Indiana Tea Party Groups Hold Statewide Convention

On September 24, FreedomWorks joined Hoosiers for a Conservative Senate and over 300 activists from local groups across Indiana for a Tea Party Convention in Greenfield to decide which candidate they would support in the 2012 U.S. Senate race.

“The movement believes strongly in a bottom-up rather than top-down approach, and this convention — which gives each attending group two delegates to cast votes in a straw poll — allows for that,” Monica Boyer, a Kosciusko County tea party activist told the Indianapolis Star.

The convention was composed of both attendees, who cheered from the gallery, and delegates who waved placards denoting their respective congressional districts. After speeches from local leaders, delegates cast their votes in a straw poll for either incumbent Senator Richard Lugar or State Treasurer Richard Mourdock. As the delegates came on stage to vote, their district placards were combined to form an American flag.

Delegates casting their votes for either Sen. Richard Lugar or Richard Mourdock

In a decisive victory and an affirmation of his grassroots support, Richard Mourdock received 96 of the 97 votes cast by the delegates. After the vote, Mourdock spoke to the convention about the passion of the activists and compared their resolve to that of our Founders.

Mourdock addressing the media after his straw poll victory

“If five people in the backroom of a bar can change the history of the world, what can come from this meeting?” Mourdock said, recalling that the American Revolution was planned by a small group of patriots in a Boston tavern.

The rebuke of Sen. Lugar by the activists was seen as inevitable given his long record of opposing conservative principles.

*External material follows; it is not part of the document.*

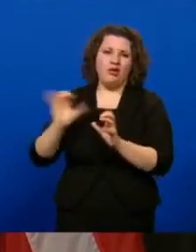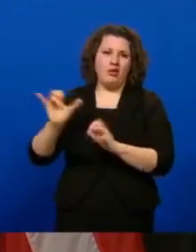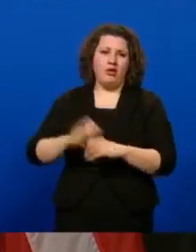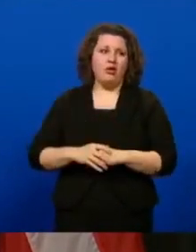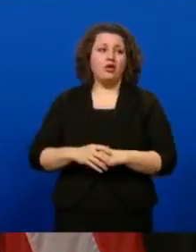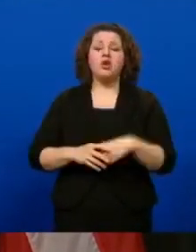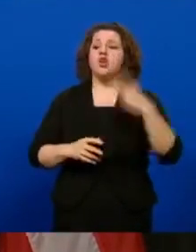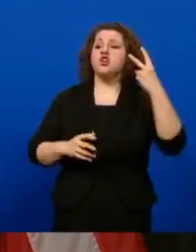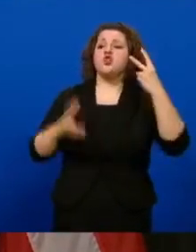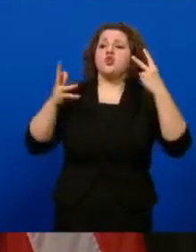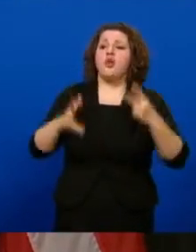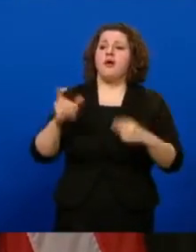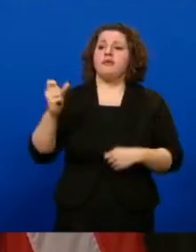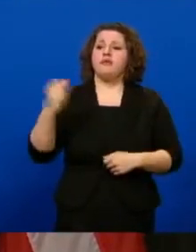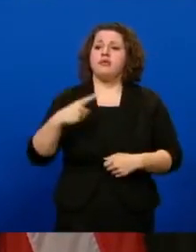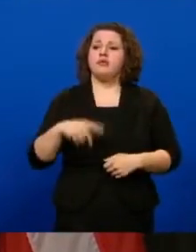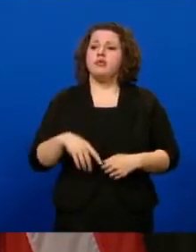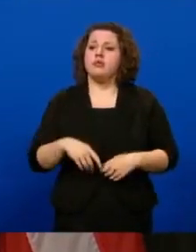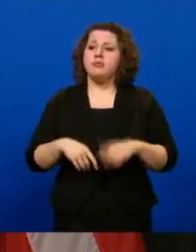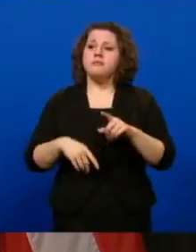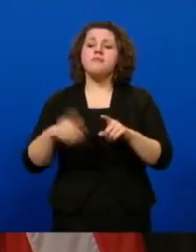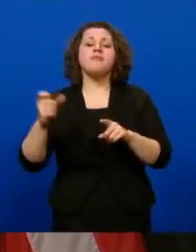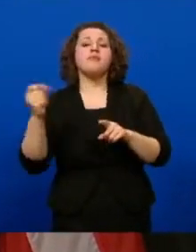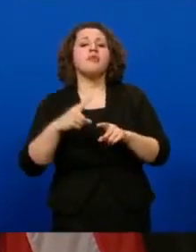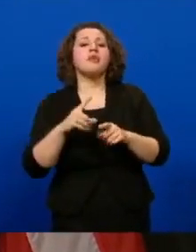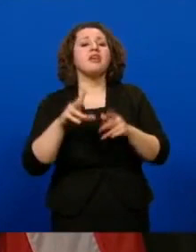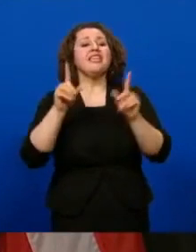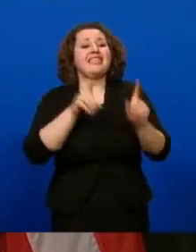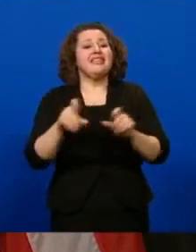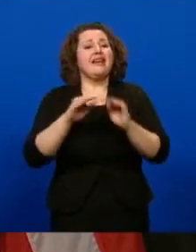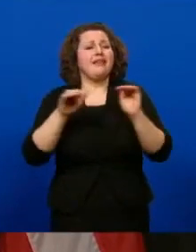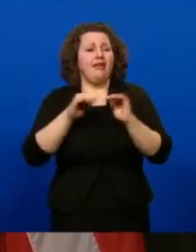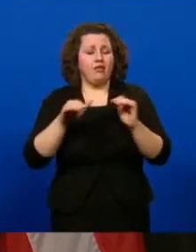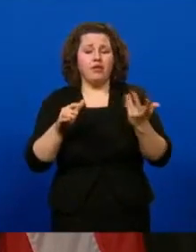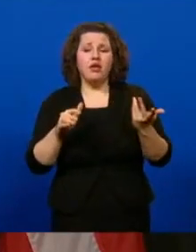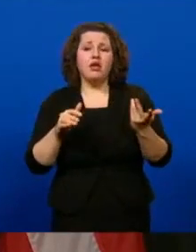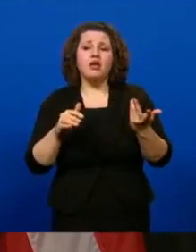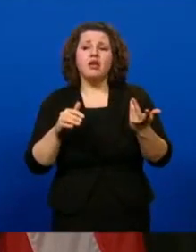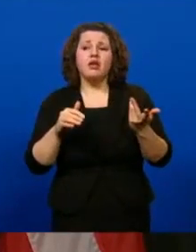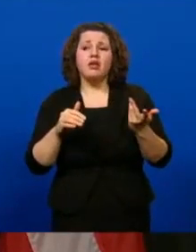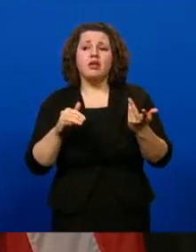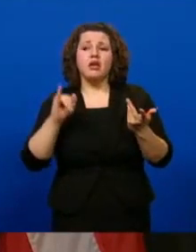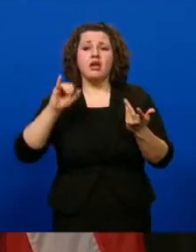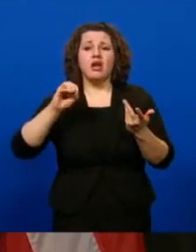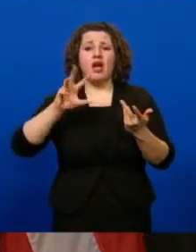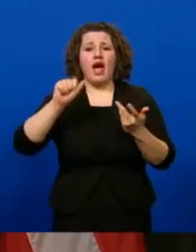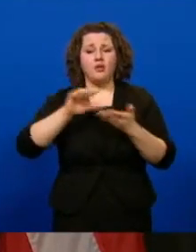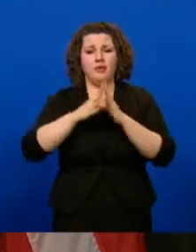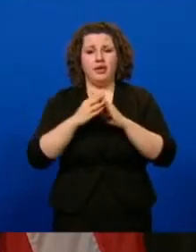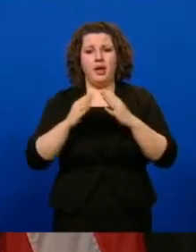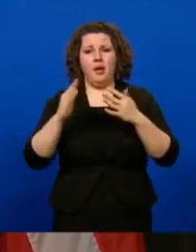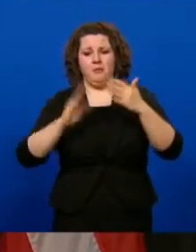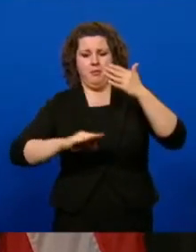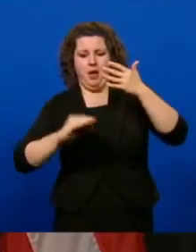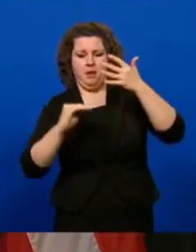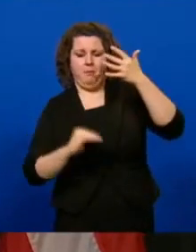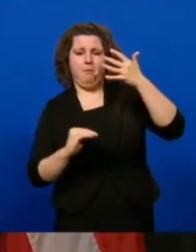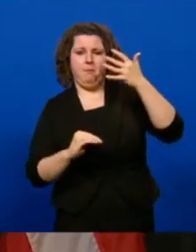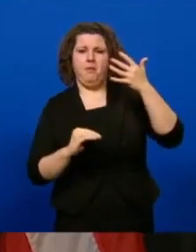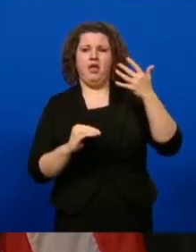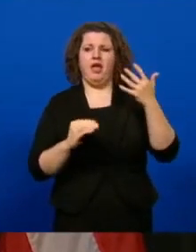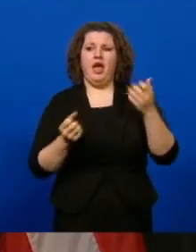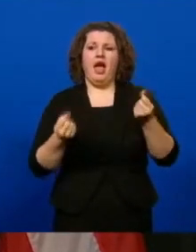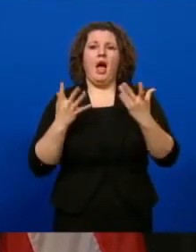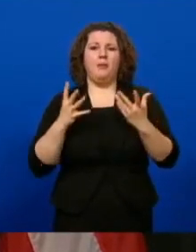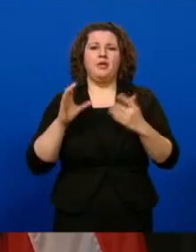you tell me anything that need? About testing levels, Governor, Iowa has fallen into the bottom tier of states in terms of the number of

“The nation has a problem with not only a budget deficit, a severe one, but also a massive debt problem. He’s been there for 36 years, but he hasn’t done much to combat that, so it’s time for somebody else,” said Greg Fettig, co-chair of the Hoosiers for a Conservative Senate.

FreedomWorks President Matt Kibbe, Vice President of Communications Adam Brandon and I addressed the convention, encouraging local activists to stay organized on the ground and in the media.

“We told the crowd, ‘This isn’t the end — it’s the beginning. Everybody go out and buy a new pair of shoes because we are going to pound the turf and go door to door, make phone calls and everything else,'” Fettig told the Associated Press.